| WHAT THIS TASK INVOLVES |
Please repeat the lines below, exactly and only, from the one that holds "left shoulder: (61, 186, 18)" through the one that holds "left shoulder: (247, 74, 3)".
== DATA FOR THIS TASK
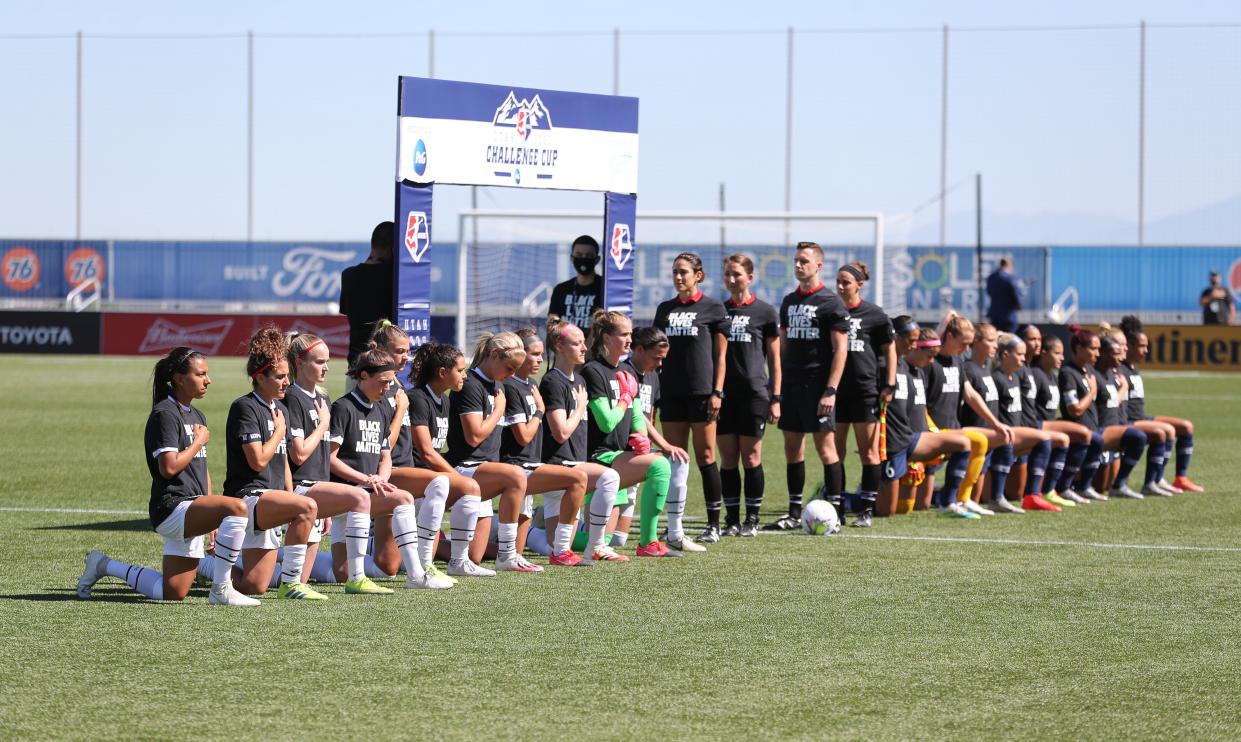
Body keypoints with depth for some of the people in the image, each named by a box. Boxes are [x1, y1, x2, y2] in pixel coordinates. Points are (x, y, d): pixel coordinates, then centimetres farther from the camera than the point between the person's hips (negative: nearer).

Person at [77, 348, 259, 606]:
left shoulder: (196, 416, 20)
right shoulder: (165, 414, -10)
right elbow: (169, 467, -20)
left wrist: (213, 521, 18)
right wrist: (199, 442, -7)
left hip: (191, 512, 9)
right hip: (172, 507, -9)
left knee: (173, 593, 7)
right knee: (237, 508, -31)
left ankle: (104, 566, 23)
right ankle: (220, 590, -24)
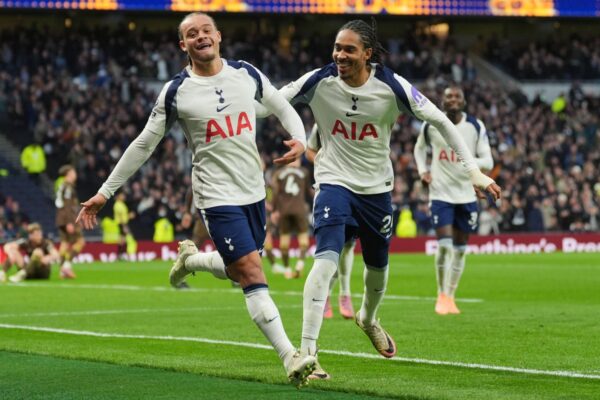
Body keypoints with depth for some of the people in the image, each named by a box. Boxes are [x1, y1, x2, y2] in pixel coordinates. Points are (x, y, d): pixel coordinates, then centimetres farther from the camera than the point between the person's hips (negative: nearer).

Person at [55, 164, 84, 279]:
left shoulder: (61, 186, 18)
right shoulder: (68, 186, -11)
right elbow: (67, 205, -18)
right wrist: (69, 223, -22)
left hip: (61, 220, 9)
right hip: (68, 218, -9)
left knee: (65, 243, 6)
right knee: (80, 241, -7)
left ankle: (63, 271, 2)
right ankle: (67, 264, -16)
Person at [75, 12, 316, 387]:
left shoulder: (247, 74, 3)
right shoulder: (176, 92, -6)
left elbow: (282, 107, 17)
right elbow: (144, 145, 2)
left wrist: (300, 139, -5)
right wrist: (105, 193, 2)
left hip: (254, 193, 5)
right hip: (218, 197, -5)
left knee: (241, 271, 15)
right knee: (253, 275, -14)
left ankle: (190, 259, 44)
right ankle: (291, 358, -16)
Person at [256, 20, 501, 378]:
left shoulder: (392, 86, -14)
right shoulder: (319, 82, -14)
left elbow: (441, 121, -6)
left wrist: (473, 170, -10)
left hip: (377, 188, 3)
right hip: (335, 183, -2)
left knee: (378, 267, 19)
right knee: (327, 259, -25)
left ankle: (368, 319, 54)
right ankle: (306, 352, -26)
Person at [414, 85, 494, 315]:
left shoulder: (476, 127, -3)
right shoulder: (430, 125, -2)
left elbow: (488, 162, -5)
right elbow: (419, 148, 19)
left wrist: (472, 162, -26)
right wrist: (423, 170, 2)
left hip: (466, 195, 2)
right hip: (440, 193, -2)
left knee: (460, 248, 7)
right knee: (444, 245, -13)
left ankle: (450, 297, 20)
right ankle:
====
| RESULT |
left shoulder: (61, 186, 18)
right shoulder: (68, 186, -11)
right elbow: (67, 205, -18)
right wrist: (69, 223, -22)
left hip: (61, 220, 9)
right hip: (68, 218, -9)
left knee: (65, 243, 6)
right knee: (80, 241, -7)
left ankle: (63, 271, 2)
right ankle: (67, 264, -16)
Person at [75, 12, 316, 387]:
left shoulder: (247, 74, 3)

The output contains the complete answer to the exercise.